**DATA TO EXAMINE**
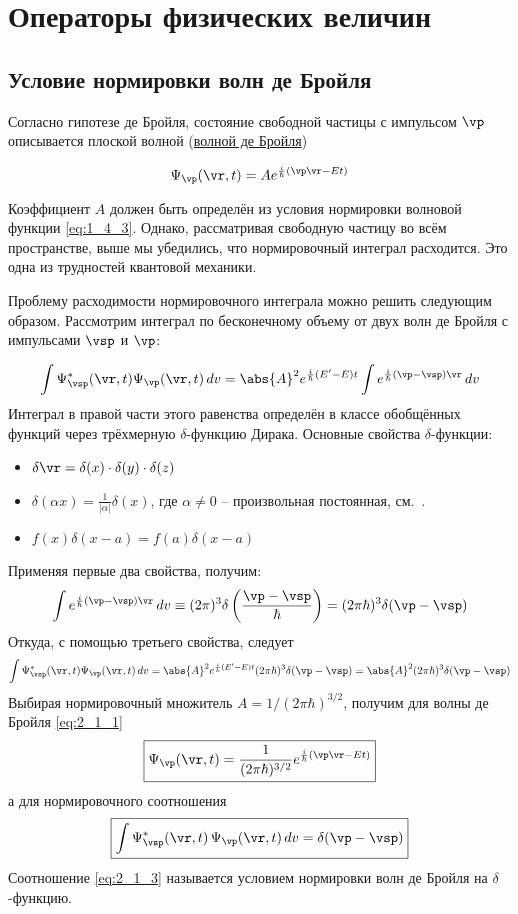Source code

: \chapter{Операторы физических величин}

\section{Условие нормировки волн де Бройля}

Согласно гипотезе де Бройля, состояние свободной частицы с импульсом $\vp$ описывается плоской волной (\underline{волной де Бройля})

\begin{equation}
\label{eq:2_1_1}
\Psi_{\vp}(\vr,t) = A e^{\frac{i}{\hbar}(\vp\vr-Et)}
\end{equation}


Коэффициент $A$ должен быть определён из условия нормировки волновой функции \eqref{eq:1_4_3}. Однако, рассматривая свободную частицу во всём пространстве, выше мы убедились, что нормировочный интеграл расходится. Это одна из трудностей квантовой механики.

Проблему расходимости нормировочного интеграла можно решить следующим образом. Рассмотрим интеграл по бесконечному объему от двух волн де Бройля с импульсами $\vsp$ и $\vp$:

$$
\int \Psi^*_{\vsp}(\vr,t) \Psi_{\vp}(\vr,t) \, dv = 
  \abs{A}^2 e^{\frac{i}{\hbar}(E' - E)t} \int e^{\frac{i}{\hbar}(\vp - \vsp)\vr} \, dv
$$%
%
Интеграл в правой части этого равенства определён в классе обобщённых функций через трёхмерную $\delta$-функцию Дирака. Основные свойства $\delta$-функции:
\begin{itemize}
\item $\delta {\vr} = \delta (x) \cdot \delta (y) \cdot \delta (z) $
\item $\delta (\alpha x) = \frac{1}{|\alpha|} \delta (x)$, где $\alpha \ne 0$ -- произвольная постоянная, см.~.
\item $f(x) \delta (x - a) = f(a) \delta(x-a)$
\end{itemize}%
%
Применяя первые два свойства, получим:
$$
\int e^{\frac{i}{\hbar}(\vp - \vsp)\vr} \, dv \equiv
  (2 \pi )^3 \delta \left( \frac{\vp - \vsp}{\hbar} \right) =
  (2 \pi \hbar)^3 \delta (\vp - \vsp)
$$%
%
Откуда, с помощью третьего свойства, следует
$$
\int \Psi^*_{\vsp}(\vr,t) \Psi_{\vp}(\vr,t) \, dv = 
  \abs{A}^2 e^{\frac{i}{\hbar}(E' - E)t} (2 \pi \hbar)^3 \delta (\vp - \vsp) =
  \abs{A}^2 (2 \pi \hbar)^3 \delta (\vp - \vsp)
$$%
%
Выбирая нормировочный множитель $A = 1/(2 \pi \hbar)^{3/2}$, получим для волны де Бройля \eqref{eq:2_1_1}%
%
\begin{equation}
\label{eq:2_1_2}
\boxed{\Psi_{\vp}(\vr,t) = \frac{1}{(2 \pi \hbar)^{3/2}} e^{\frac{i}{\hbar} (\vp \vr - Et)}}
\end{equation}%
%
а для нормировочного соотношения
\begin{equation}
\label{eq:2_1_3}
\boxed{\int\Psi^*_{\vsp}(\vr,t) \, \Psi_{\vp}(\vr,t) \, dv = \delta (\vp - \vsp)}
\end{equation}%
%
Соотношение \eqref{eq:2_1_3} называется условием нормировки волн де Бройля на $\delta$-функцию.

==

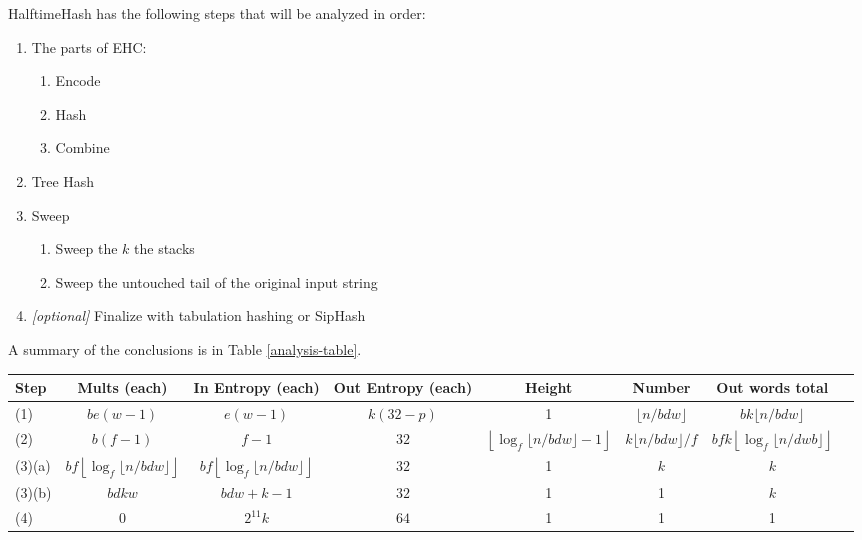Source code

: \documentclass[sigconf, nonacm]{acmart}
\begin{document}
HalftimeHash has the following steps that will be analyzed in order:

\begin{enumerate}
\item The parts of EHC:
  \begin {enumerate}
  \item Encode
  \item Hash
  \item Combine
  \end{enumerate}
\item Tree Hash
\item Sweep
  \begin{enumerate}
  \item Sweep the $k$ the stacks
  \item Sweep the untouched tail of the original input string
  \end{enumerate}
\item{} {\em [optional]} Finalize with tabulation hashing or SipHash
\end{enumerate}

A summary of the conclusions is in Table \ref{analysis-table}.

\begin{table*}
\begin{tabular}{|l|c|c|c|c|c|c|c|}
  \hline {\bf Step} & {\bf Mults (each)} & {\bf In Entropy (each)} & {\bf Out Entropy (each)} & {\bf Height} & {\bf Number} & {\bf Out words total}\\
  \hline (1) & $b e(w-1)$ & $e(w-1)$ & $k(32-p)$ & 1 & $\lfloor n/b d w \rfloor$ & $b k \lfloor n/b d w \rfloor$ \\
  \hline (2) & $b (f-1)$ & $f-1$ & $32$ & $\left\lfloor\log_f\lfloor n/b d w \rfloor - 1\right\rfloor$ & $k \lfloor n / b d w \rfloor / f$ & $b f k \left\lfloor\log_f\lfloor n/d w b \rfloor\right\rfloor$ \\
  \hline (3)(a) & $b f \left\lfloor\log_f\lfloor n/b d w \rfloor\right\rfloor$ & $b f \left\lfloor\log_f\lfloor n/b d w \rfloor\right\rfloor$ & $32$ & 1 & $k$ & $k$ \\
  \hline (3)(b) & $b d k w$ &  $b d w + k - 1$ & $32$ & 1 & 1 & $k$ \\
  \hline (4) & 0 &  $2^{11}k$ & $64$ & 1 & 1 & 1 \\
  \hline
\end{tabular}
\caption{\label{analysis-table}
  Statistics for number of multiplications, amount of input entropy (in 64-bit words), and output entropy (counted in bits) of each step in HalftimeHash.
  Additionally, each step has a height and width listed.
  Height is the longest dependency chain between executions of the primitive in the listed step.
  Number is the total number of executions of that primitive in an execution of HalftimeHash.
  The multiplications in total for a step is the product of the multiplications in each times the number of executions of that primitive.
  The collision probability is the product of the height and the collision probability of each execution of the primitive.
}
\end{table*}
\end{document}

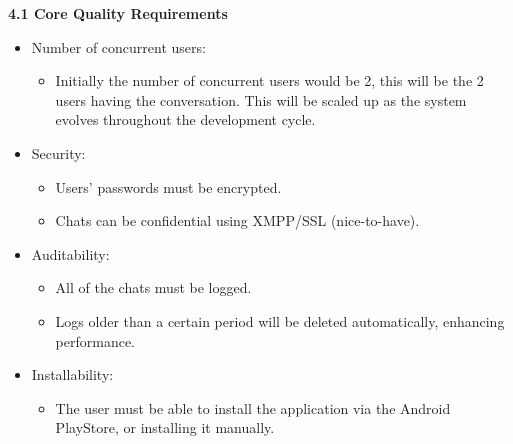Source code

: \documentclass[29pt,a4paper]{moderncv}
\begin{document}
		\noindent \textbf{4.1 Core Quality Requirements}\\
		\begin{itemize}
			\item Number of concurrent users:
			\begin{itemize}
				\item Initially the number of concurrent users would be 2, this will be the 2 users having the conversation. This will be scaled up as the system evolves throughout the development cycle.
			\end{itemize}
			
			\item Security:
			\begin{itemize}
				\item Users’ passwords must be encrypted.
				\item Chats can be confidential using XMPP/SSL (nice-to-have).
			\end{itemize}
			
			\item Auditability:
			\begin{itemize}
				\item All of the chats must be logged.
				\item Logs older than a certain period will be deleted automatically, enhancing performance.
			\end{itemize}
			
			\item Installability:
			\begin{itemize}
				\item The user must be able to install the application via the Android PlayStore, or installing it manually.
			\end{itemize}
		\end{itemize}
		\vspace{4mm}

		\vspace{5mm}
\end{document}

==

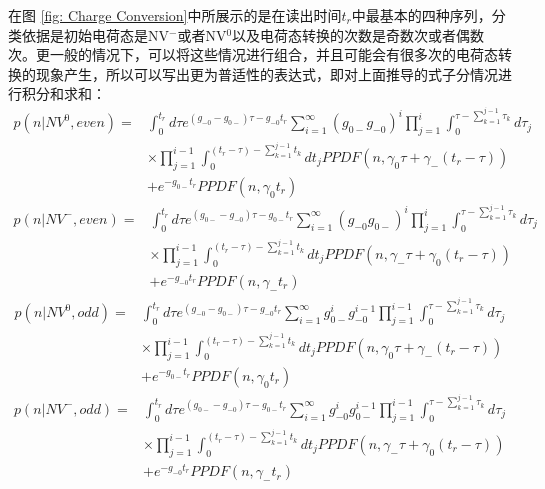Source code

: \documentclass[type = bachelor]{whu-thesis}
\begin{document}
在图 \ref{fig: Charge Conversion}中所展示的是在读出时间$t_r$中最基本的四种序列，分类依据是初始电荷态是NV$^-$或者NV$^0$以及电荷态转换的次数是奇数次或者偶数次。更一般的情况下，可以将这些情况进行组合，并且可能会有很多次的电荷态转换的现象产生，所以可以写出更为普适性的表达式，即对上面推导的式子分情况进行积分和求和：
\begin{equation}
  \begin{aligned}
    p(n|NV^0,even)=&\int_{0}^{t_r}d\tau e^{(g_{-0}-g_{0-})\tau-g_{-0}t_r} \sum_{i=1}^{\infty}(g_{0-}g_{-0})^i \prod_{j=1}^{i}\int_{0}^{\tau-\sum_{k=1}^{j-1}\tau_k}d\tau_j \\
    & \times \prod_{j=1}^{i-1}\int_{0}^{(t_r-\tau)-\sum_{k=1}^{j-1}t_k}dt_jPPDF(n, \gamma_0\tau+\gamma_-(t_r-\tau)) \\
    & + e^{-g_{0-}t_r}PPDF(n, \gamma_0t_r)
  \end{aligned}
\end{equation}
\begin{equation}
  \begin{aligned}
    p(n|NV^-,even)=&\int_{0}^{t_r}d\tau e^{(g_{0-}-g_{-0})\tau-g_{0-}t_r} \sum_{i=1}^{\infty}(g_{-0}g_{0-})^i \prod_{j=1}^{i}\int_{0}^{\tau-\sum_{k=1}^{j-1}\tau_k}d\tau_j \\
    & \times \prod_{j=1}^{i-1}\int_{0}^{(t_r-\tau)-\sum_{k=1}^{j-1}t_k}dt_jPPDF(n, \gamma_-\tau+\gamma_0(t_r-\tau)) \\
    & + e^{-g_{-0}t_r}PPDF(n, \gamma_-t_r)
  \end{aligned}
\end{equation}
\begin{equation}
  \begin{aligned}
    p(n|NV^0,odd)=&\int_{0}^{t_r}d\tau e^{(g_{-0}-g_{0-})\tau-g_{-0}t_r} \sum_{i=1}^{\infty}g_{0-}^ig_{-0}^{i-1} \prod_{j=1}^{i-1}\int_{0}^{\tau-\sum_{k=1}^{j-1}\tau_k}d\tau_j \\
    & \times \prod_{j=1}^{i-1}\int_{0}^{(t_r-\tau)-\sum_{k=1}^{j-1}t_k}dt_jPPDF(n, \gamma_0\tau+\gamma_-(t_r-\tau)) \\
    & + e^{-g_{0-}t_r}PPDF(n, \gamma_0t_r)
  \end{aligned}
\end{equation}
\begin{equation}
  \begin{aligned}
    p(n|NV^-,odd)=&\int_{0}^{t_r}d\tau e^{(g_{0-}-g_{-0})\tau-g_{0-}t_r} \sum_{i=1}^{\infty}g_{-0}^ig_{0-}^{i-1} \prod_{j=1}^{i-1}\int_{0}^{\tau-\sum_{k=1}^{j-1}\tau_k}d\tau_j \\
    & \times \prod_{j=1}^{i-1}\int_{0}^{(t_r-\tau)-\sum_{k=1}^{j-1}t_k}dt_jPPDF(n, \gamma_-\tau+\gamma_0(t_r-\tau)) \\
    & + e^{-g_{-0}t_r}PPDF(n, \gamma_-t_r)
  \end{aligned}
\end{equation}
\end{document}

**ABOUT THIS TASK**
Looking back over the listing, work out how many lines include the string "HalftimeHash". Write only that number.

**OUTPUT OF THE EXERCISE**
3